Respondi-lhe que, efetivamente, não achava estranho nem via nenhum paradoxo. Pois entendia que, diante de tantos ataques à sua pessoa, sentindo- se tão só e desamparado, inclusive tendo se sentido atacado e abandonado pelo próprio analista, como defesa para sobreviver a tudo isso, a ele só lhe restara isolar-se em algum lugar interno, para prosseguir sobrevivendo. Disse- lhe que ele havia “entrado” no que chamo de “útero frio”. Expliquei-lhe essa minha idéia teórica, lembrando-lhe que o único lugar em que uma pessoa humana consegue respirar e sobreviver, estando completamente submerso em água e sem ajuda de aparelhos, é dentro do útero. E que, muitas vezes, quando o indivíduo vivencia uma forte ameaça à sobrevivência de seu ser, uma das defesas disponíveis para tamanha ameaça é regredir a um estado intra- uterino, onde não há nenhum outro sujeito e a pessoa se sente protegida do meio ambiente pelo isolamento e salvaguarda que a condição intra-uterina oferece.

Essas minhas palavras o tranqüilizaram, porque depois de um certo tempo calado, que me pareceu um silêncio meditativo, respondeu-me:

- É, faz sentido. Porque, por mais que pareça estranho, ao afundar e

ficar ali respirando, eu me sentia salvo. E porque, também, a partir desse sonho, minha relação com as pessoas, minha confiança nelas, ficou abaladíssima. Foi a partir daí que eu fiquei ainda mais fora do mundo, mesmo!

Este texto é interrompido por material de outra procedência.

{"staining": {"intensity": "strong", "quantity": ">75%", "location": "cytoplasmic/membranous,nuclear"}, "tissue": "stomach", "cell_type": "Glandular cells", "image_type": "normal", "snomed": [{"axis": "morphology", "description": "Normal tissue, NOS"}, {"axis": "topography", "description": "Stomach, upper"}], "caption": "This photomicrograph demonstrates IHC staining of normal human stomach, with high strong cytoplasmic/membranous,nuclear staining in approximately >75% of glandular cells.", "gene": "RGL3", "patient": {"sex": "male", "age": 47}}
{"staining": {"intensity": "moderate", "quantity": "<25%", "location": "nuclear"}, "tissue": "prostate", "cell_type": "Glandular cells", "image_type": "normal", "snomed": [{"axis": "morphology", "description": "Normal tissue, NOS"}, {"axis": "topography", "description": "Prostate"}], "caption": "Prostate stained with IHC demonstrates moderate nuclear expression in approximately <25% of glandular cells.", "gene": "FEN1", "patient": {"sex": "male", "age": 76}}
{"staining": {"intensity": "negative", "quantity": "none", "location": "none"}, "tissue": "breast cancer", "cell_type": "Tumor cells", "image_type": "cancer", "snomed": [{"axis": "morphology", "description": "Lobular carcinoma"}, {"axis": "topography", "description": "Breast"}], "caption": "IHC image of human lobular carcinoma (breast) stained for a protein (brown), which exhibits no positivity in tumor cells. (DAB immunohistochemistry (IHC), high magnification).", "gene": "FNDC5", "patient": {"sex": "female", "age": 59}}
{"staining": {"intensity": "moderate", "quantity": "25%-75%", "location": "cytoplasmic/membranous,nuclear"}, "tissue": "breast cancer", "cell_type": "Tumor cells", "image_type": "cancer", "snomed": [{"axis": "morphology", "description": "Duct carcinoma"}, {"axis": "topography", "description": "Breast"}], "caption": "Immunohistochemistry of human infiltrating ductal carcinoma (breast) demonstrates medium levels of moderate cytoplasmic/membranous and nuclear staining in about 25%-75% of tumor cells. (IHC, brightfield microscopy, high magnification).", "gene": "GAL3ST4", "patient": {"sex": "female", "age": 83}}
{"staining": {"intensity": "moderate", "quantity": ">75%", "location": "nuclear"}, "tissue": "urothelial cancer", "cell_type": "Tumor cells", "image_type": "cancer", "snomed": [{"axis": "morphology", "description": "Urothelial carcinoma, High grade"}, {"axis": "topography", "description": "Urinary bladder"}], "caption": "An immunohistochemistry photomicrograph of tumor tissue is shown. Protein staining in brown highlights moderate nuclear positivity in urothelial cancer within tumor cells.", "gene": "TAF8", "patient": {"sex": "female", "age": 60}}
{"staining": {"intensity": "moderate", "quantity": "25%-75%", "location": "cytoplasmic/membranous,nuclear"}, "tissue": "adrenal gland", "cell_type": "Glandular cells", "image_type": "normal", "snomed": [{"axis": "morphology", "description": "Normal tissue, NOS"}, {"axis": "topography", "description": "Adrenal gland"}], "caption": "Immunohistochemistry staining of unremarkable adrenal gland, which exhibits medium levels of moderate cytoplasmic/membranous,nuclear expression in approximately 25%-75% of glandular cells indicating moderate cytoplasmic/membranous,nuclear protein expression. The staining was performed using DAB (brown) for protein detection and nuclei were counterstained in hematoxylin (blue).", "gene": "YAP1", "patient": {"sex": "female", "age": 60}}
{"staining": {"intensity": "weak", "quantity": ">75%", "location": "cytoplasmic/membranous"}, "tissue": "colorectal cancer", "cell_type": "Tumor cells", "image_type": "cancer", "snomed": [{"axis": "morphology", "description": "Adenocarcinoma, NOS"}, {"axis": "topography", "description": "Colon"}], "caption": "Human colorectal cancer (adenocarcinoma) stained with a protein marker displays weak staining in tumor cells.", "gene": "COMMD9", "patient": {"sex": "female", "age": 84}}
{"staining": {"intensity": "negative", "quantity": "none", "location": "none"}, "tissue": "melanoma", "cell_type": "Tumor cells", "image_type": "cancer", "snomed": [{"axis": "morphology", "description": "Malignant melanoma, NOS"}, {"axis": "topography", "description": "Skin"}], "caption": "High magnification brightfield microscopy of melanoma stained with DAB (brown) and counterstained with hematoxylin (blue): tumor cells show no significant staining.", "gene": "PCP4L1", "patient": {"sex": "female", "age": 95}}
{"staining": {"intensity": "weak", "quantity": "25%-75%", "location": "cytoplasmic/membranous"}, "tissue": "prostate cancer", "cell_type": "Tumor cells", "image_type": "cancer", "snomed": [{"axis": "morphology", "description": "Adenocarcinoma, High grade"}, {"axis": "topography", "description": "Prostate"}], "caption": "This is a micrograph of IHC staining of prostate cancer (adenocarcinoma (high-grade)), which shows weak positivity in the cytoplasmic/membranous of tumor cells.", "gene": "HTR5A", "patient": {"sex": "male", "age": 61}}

Em razão da tremenda fragilidade egóica e dos tipos de defesa próprias dos pacientes borderlines, bem como de sua necessidade de se expor verdadeiramente e em segurança, para poderem desenvolver seu processo de singularização, procurei criar na clínica um espaço de acolhimento que ajudasse o analisando a trazer seu verdadeiro si-mesmo de volta do esconderijo em que se encontrava, ajudando-o a sarar o self ferido. Entendo que, para tanto, concordando com Winnicott, é necessário que o terapeuta

esteja vivo em sua corporeidade, além de, como aponta Guntrip (1992), poder ser vivido como uma figura parental totalmente diferente das figuras parentais originárias. Como já referido em outro lugar (Cotta, 1995, 1996, 1997), acredito que essa espécie de “útero” terapêutico permite e encoraja que o self ferido seja restabelecido, com segurança, calor e afeto. Permite, também, um estado de relaxação em direção ao crescimento do si-mesmo do paciente.